1st Mayor of Pitcairn Islands
- In office 7 December 1999 – 8 November 2004
- Preceded by: Jay Warren as Magistrate
- Succeeded by: Brenda Christian

Personal details
- Born: 26 June 1951 (age 74) Pitcairn Islands
- Party: Independent
- Spouse: Olive Jal Brown (m. 1972)
- Children: Trent; Randy; Shawn; Tania;
- Parent(s): Ivan Christian Verna Carlene Young
- Relatives: Brenda Christian (sister)

= Steve Christian =

Pitcairn Islands politician and child rapist (born 1951)

Steven Raymond Christian (born 26 June 1951) is a politician, convicted sex offender and child rapist from the Pitcairn Islands. He was mayor of the islands from 1999 until 2004, when he was removed from office after being found guilty in the Pitcairn child sexual abuse trial.

==Background and mayoralty==
Christian is the son of Ivan Roa Christian and Verna Carlene "Dobrey" Young, a descendant of Ned Young. Ivan Roa Christian is the son of Richard Charles Edgar Christian and nephew of Charles Richard Parkin Christian, and is the grandson of Francis Hickson Christian. Steve Christian married Olive Jal Brown in 1972 and they have four children, including Shawn.

Public respect for Steve Christian's lineage gave him considerable influence long before he held political office, first as a member of the Island Council in 1976. He again served on the Council in 1982, and was briefly Chairman of the Internal Committee (considered the second-most influential political position on the island) in 1985. He was to hold this position again in 1991 and 1992, 1994 and 1995, and 1998 and 1999, when he was elected as the island's first mayor. The title was new but the office was not: the mayor had previously been known as the magistrate.

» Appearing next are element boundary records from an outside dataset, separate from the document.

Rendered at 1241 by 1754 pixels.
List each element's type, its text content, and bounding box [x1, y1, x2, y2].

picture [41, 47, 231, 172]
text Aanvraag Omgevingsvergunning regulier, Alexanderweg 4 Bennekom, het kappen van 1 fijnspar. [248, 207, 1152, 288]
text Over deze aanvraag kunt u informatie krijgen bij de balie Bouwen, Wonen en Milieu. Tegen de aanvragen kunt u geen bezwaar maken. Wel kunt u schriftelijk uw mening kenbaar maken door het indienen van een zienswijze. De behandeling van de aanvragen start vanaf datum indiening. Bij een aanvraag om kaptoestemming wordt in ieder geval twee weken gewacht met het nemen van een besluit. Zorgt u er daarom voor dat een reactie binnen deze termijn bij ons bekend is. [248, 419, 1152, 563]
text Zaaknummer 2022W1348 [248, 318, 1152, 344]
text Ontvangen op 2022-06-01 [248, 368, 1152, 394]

Christian was the Mayor of the Pitcairn Islands, a British dependency in the Pacific Ocean, from 7 December 1999 to 30 October 2004. He also acted as the island's supervising engineer, dentist, radiographer, and as coxswain of the longboat, which is described as Pitcairn's umbilical cord to the outside world. He was formally dismissed from office on 30 October 2004, following his rape conviction on 24 October.

==Sexual assault trial==

In 2004, Steve Christian, along with six other men, was tried on charges of rape and child sexual abuse by the Pitcairn Supreme Court. Over the course of the trial, it was alleged that Christian repeatedly raped or assaulted a number of island women, including his children, over a period of several years, using the remoteness of the island and his position of power to coerce their silence. Christian denied all accusations of impropriety, but admitted having consensual sex with several of his children. Christian pleaded not guilty to all charges of rape and indecent assault, but on 24 October 2004, he was convicted of committing five rapes between 1964 and 1975 for which he was sentenced for three years. He was acquitted of a sixth rape charge and of four indecent assault charges.

On 8 November 2004, Christian's sister Brenda, the island's sole police officer, was elected by the Island Council to succeed him in an interim capacity, pending elections scheduled for 15 December, when Jay Warren, the acquitted former magistrate, was elected mayor.

==Later life==
Christian served as one of the two assessors during the trial of Mike Warren for child pornography charges. When Warren was found guilty in 2016, Christian reportedly reacted: "I know I did some bad things in the past but never anything like that sort of stuff."